═══ Entries supplied

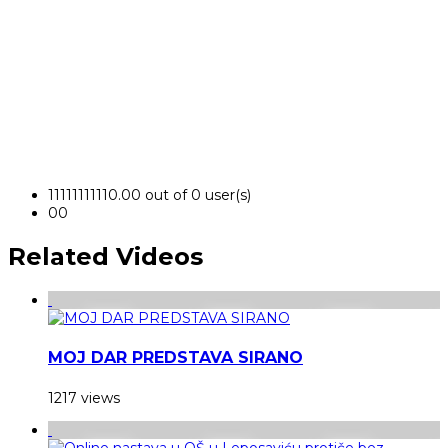
1
1
1
1
1
1
1
1
1
1
0.00 out of 0 user(s)
0
0
Related Videos
MOJ DAR PREDSTAVA SIRANO
1217 views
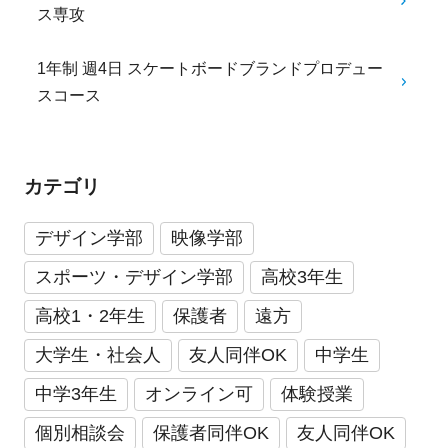
ス専攻
1年制 週4日 スケートボードブランドプロデュー
スコース
カテゴリ
デザイン学部
映像学部
スポーツ・デザイン学部
高校3年生
高校1・2年生
保護者
遠方
大学生・社会人
友人同伴OK
中学生
中学3年生
オンライン可
体験授業
個別相談会
保護者同伴OK
友人同伴OK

══════

For every entry above, please output the text exactly and leave any picture behind.

- Completed task:
1
1
1
1
1
1
1
1
1
1
0.00 out of 0 user(s)
0
0
Related Videos
MOJ DAR PREDSTAVA SIRANO
1217 views
ス専攻
1年制 週4日 スケートボードブランドプロデュー
スコース
カテゴリ
デザイン学部
映像学部
スポーツ・デザイン学部
高校3年生
高校1・2年生
保護者
遠方
大学生・社会人
友人同伴OK
中学生
中学3年生
オンライン可
体験授業
個別相談会
保護者同伴OK
友人同伴OK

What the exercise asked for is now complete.